Around 1947, the company introduced their first amateur radio receiver, the 75A-1 (called the 75A). This set achieved excellent stability for the time due to high build quality and the use of a permeability tuned oscillator (PTO) in its second conversion stage. It was one of the few double conversion superheterodynes on the market and covered only the amateur bands.
With the experience gained in the design of the 75A-1, Collins released the 51J-1 receiver, a general coverage HF set covering .5 to 30 MHz. It would be produced in somewhat updated versions (51J-2, 51J-3, 51J-4) for about a decade. It was known as the R-388 and was used in multiple receiver diversity RTTY installations.
The 75A amateur line was updated throughout the early 50s, finishing with the 75A-4, which was released in 1955. The Collins mechanical filter was introduced to consumers in the 75A-3, and the 75A-4 was one of the first receivers marketed specifically as a single sideband receiver.
My Collins 75A1 Restoration Project
(Click any photo to see a larger view)
I was given a Collins 75A1 which set on one of my museum shelves for many years.
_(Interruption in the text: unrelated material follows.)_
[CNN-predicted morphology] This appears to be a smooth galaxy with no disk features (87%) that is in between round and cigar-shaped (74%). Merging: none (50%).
Finally in 2017 I decided to pull it down and take a look at it. The front panel was in excellent condition and inside it just needed some dust and dirt cleaning except for a couple of leaky "bath tub" capacitors. When these things leak it is a mess to clean up and while I am told the smaller lower voltage capacitors do not have hazardous oil, how do you know about a 70 year old part from a time when the dangers of chemicals was either unknown or ignored. In cases like this I generally chose to get rid of the problem so as you will see in the series of photos below all of the bath tub capacitors were removed. The bottom line is that if you have an old product that has oil filled whatever in it chances are it will eventually leak and when it does it will make a mess both within the product and possibly outside. The other myth is that these capacitors do not fail. I found about three out of 33 separate sections of the eleven "bath tube" capacitors had failed. A relatively small percentage but it shows that they do fail. All of those that failed were open, reading capacitance in the low pf. area.
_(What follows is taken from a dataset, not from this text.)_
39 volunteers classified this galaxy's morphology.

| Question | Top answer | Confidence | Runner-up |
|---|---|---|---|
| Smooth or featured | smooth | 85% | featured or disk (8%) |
There were actually two different versions of the 75A1 and who knows maybe more. Changes were made in the muting and B+ circuits. This is the earlier version which brings B+ out to the rear terminal strip for receiver muting. Schematics for both versions are shown in the links at the end of this article. If you have a 75A1 be sure to compare the schematics to what you have. Here are some photos showing what the receiver under chassis looked like before restoration.
Although this shows all of the capacitors removed the actual work was done systematically, removing one at a time and replacing with new capacitors. The new capacitors most of which were bypasses were placed close to the place they were bypassing unlike the original design where in many cases rather long inductive leads were necessary to connect to the "bath tubs." The following photos show the replacment capacitors.
In all there were eleven triple .1 uf for a total of 33 replaced as well as other single capacitors and the electrolytic filter can. I generally order from Just Radios. They offer a large selection of capacitors and resistors as well as other items.
I am usually very carefully about the diference in line voltages we often see today verses 70 years ago. Most equipment of that era was designed around a nominal 115VAC line voltage. My line voltage is often over 125V, a 10% increase. This would increase the output voltages of the receiver power supply by that amount including the filaments. Not a good thing. I intalled a 12V@2A filament transformer to buck the primary and thus reducing the 125V line voltage to about 112V. This is a kinder way to treat some of this older equipment. I especially like to see the filaments at around 6.0 volts. Even though I have a large selection of tubes I like to see them last.
Photos showing the parts removed during the restoration.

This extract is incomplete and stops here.